Sa gravité menace d'une interdiction totale de ses GPU en Chine

Sa gravité menace d’une interdiction totale de ses GPU en Chine

Ce qui se passe avec Super Micro et NVIDIA vient de loin. Le gouvernement américain soupçonne depuis plusieurs années que des entreprises et des centres de recherche chinois dédiés à l’intelligence artificielle (IA) acquièrent les GPU les plus avancés de NVIDIA par l’intermédiaire de sociétés intermédiaires à Singapour et en Malaisie. Début mars 2025, le gouvernement de Singapour a confirmé avoir identifié les responsables du détournement vers la Chine des serveurs contenant les GPU hautes performances produits par NVIDIA.

L’une des sociétés qui auraient vraisemblablement acquis ces serveurs était High-Flyer, la société mère de DeepSeek. Et les entreprises qui avaient fabriqué ces machines étaient deux clients américains très importants de NVIDIA : Dell Technologies et Super Micro Computer. Maintenant, nous en savons beaucoup plus. Selon Reuters, quatre universités chinoises ont acheté l’année dernière des serveurs Super Micro équipés de GPU restreints par le gouvernement américain. Et deux de ces universités sont liées à l’Armée populaire de libération.

Super Micro est la goutte d’eau qui fait déborder le vase pour les sénateurs américains

En 2022, le gouvernement américain a décidé d’interdire la vente à la Chine des GPU IA les plus puissants conçus par NVIDIA, AMD et d’autres sociétés américaines. Depuis lors, les administrations américaine et chinoise ont maintenu une impulsion constante qui n’affecte pas seulement l’industrie des circuits intégrés ; Cela imprègne tout dans la mesure où les puces d’IA prennent en charge une technologie essentielle pour les deux pays. Quoi qu’il en soit, Super Micro, dont le siège social se trouve à San José (Californie), fait actuellement face à de très graves accusations.

Deux sénateurs américains ont demandé à Howard Lutnick, le secrétaire au Commerce, de suspendre toutes les licences d’exportation

Et, toujours selon Reuters, trois employés de cette entreprise (dont l’un d’entre eux est son co-fondateur) ont été accusés d’avoir favorisé la contrebande de technologies américaines de pointe en matière d’IA avec la Chine, pour une valeur d’au moins 2,5 milliards de dollars. Super Micro s’est défendue en affirmant que les responsables de l’entreprise n’étaient pas au courant du complot orchestré par ces employés, mais ce conflit a déclenché l’alarme au Capitole. Et il n’y aura probablement pas de retour en arrière.
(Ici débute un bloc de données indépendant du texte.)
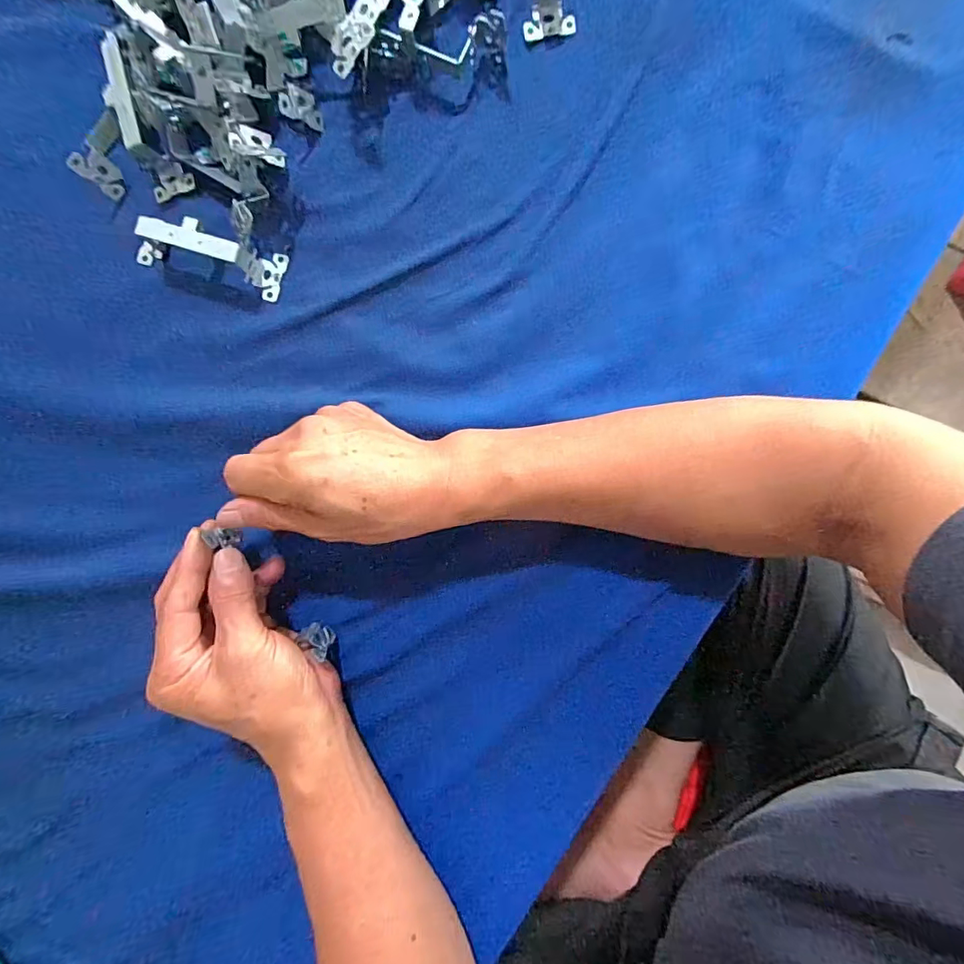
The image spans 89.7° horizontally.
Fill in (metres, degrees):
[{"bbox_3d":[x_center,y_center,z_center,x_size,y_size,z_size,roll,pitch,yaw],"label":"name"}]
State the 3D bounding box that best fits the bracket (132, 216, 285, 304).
[{"bbox_3d":[-0.187,-0.152,0.320,0.101,0.029,0.031,16,94,4],"label":"bracket"}]

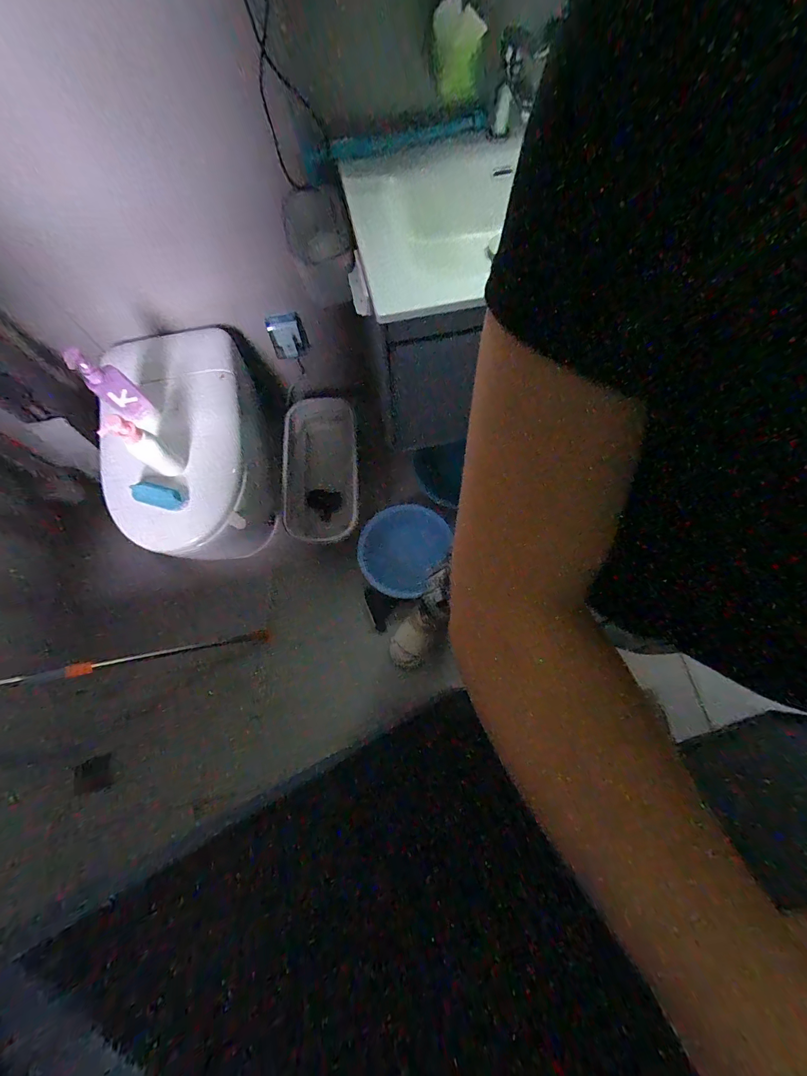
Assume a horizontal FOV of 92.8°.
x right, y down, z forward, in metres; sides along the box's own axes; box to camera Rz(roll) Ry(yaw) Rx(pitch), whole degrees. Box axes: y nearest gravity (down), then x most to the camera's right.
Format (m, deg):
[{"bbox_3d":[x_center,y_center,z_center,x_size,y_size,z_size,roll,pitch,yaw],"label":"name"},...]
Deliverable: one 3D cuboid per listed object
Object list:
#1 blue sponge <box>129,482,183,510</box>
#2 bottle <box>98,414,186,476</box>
[{"bbox_3d":[-0.631,-0.108,0.987,0.128,0.035,0.052,10,75,3],"label":"blue sponge"},{"bbox_3d":[-0.622,-0.218,0.934,0.062,0.209,0.068,31,77,8],"label":"bottle"}]

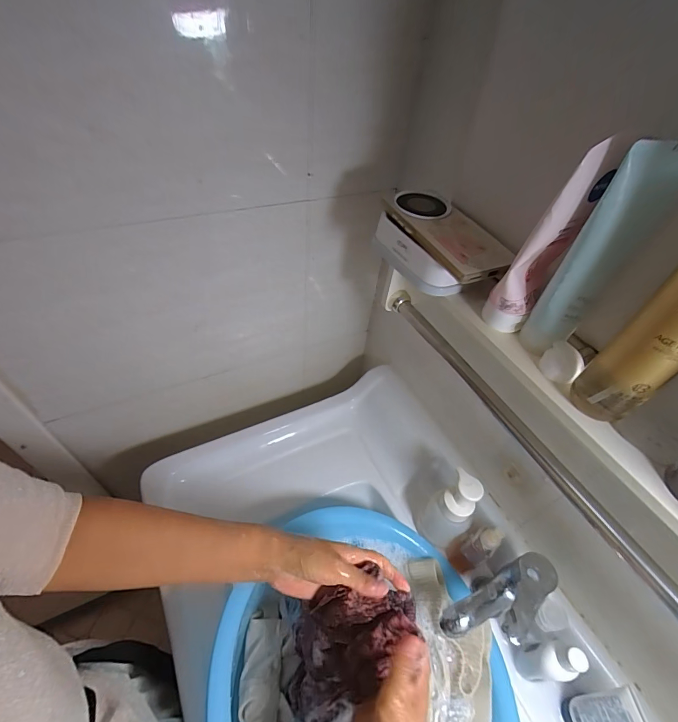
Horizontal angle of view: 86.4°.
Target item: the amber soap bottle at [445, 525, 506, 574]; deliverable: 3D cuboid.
[{"bbox_3d":[0.194,0.260,0.508,0.036,0.118,0.041,-17,53,-21],"label":"amber soap bottle"}]

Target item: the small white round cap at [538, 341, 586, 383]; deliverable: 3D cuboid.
[{"bbox_3d":[0.192,0.002,0.311,0.016,0.029,0.031,-33,60,-31],"label":"small white round cap"}]

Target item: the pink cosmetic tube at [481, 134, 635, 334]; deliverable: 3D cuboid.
[{"bbox_3d":[0.163,-0.088,0.294,0.036,0.161,0.047,30,52,19],"label":"pink cosmetic tube"}]

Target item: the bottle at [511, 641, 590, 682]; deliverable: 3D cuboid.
[{"bbox_3d":[0.258,0.372,0.447,0.031,0.110,0.037,6,48,-2],"label":"bottle"}]

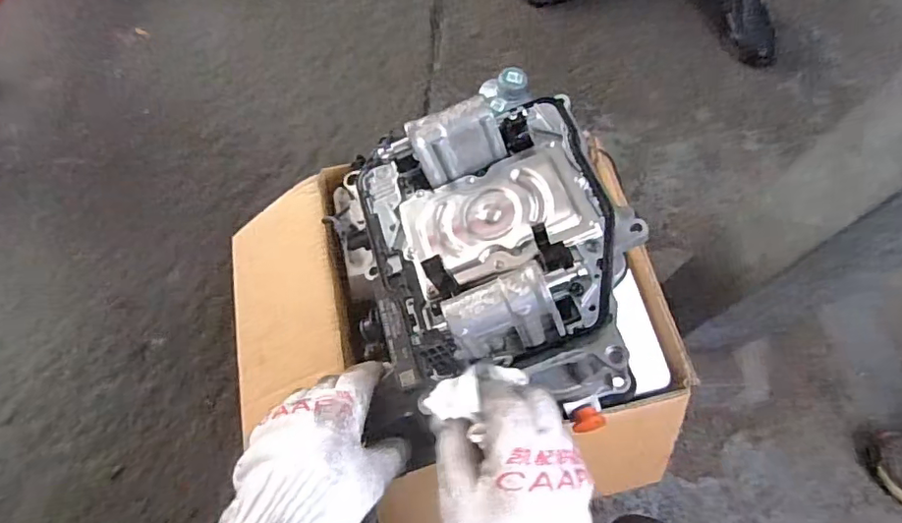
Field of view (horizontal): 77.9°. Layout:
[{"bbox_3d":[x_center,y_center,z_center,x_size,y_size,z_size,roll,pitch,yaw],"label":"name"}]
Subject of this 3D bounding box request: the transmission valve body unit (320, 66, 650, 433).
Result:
[{"bbox_3d":[0.032,-0.019,0.401,0.192,0.109,0.219,-4,65,-6],"label":"transmission valve body unit"}]

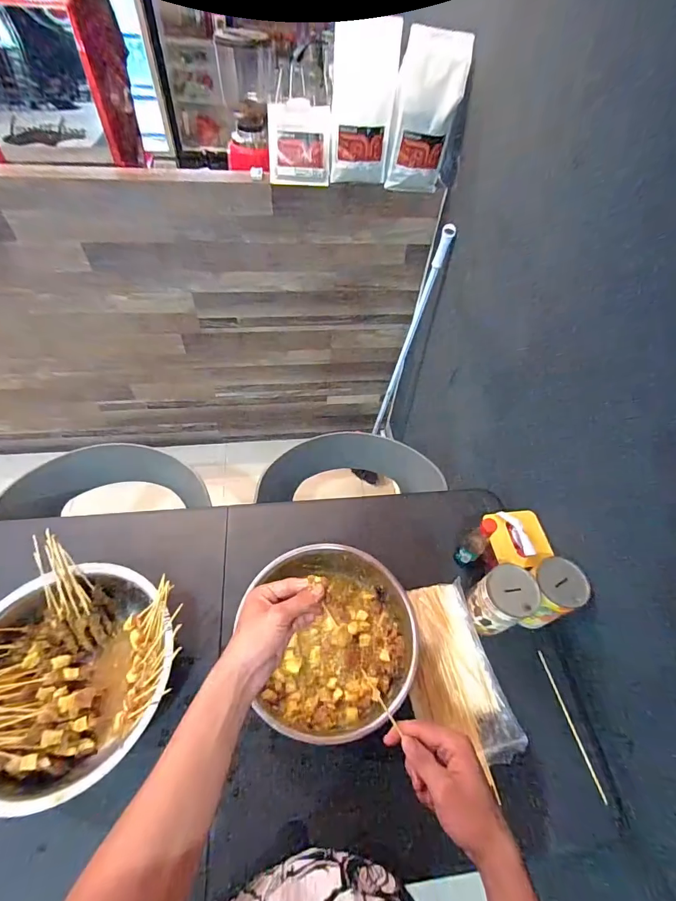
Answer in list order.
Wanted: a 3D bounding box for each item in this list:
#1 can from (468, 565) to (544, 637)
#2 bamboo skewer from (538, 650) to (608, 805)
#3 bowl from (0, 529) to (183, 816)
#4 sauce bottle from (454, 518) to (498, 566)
[{"bbox_3d":[0.275,0.255,0.674,0.076,0.134,0.078,-22,58,-20],"label":"can"},{"bbox_3d":[0.381,0.442,0.651,0.006,0.011,0.208,-7,54,-10],"label":"bamboo skewer"},{"bbox_3d":[-0.392,0.319,0.577,0.287,0.162,0.286,2,53,-3],"label":"bowl"},{"bbox_3d":[0.250,0.168,0.732,0.043,0.141,0.039,39,59,22],"label":"sauce bottle"}]

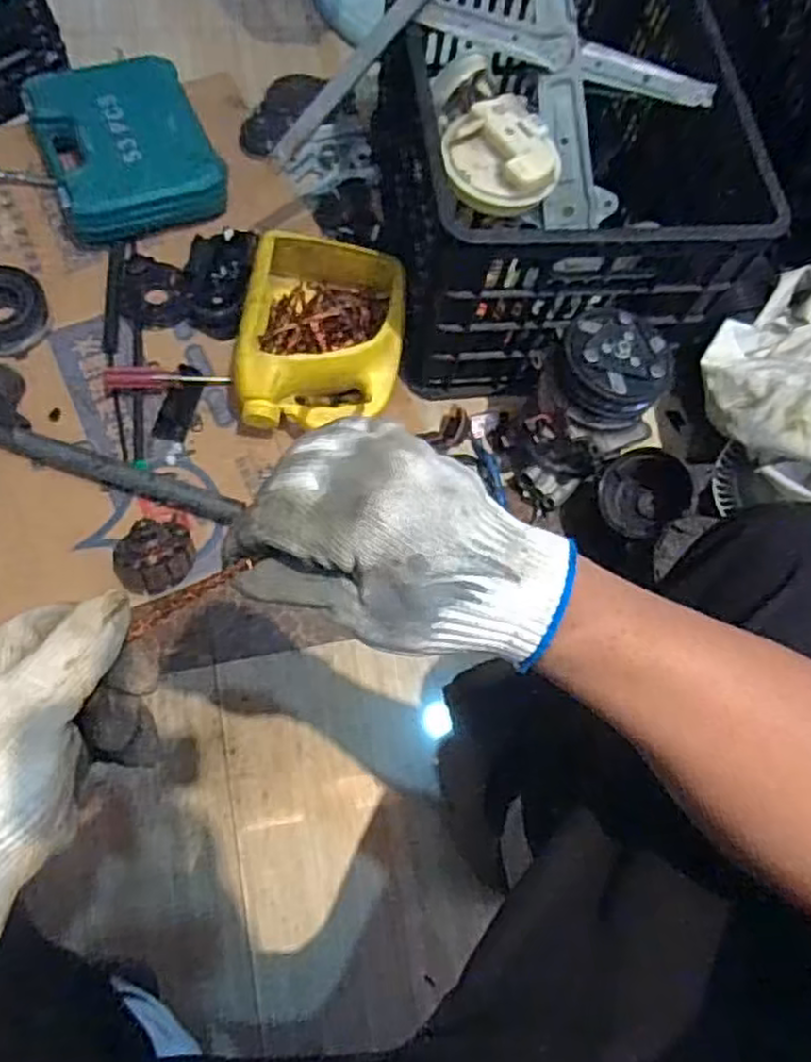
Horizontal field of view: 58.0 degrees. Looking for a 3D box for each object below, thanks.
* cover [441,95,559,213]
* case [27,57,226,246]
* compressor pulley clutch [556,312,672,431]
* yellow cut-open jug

Deux sénateurs américains ont demandé à Howard Lutnick, le secrétaire au Commerce, de suspendre toutes les licences d’exportation permettant l’expédition de GPU et de serveurs NVIDIA avancés vers la Chine et ses intermédiaires en Asie du Sud-Est, comme Singapour ou la Malaisie. Pour NVIDIA, ce scénario est très dangereux, c’est pourquoi ses porte-parole ont confirmé qu’ils travaillent en étroite collaboration avec le gouvernement américain pour se conformer pleinement aux réglementations d’exportation actuelles et futures.

Quoi qu’il en soit, l’avenir de NVIDIA en Chine est incertain. Si la proposition des deux sénateurs aboutit finalement, leur présence sur le marché du pays dirigé par Xi Jinping sera menacée. Par ailleurs, début octobre 2024, l’administration chinoise a adressé à ses entreprises d’IA une recommandation dans laquelle elle leur demande d’utiliser dans la mesure du possible des puces produites en Chine. Dix mois plus tard, cette recommandation est devenue une exigence. Et le gouvernement chinois a forcé les centres de données publics dans tout le pays à utiliser au moins 50 % de circuits intégrés chinois dans leurs serveurs.